:: WHAT IS EXPECTED ::
From the entries provided below, copy each line that contains the word "mágicos".

Collected data
━━━━━━

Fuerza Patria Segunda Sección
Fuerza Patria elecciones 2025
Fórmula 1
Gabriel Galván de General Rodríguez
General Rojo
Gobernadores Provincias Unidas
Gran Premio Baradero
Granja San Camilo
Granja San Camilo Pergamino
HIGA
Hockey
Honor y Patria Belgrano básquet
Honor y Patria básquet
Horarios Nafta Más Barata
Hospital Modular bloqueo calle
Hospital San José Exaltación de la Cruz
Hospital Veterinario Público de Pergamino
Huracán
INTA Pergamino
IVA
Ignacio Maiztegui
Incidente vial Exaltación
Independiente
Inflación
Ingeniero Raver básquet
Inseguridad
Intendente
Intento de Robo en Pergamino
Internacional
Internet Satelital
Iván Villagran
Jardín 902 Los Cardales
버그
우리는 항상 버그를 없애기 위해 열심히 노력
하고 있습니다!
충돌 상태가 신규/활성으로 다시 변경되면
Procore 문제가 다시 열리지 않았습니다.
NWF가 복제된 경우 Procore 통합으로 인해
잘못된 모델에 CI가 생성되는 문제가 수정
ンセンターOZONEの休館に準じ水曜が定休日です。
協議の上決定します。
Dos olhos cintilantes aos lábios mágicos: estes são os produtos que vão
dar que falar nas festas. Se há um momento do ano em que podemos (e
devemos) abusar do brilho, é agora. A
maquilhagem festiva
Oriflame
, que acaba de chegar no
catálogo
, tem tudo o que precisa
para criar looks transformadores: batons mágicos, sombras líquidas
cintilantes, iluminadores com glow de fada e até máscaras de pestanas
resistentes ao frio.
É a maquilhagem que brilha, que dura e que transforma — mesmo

━━━━━━

:: EXPECTED ANSWER ::
Dos olhos cintilantes aos lábios mágicos: estes são os produtos que vão
para criar looks transformadores: batons mágicos, sombras líquidas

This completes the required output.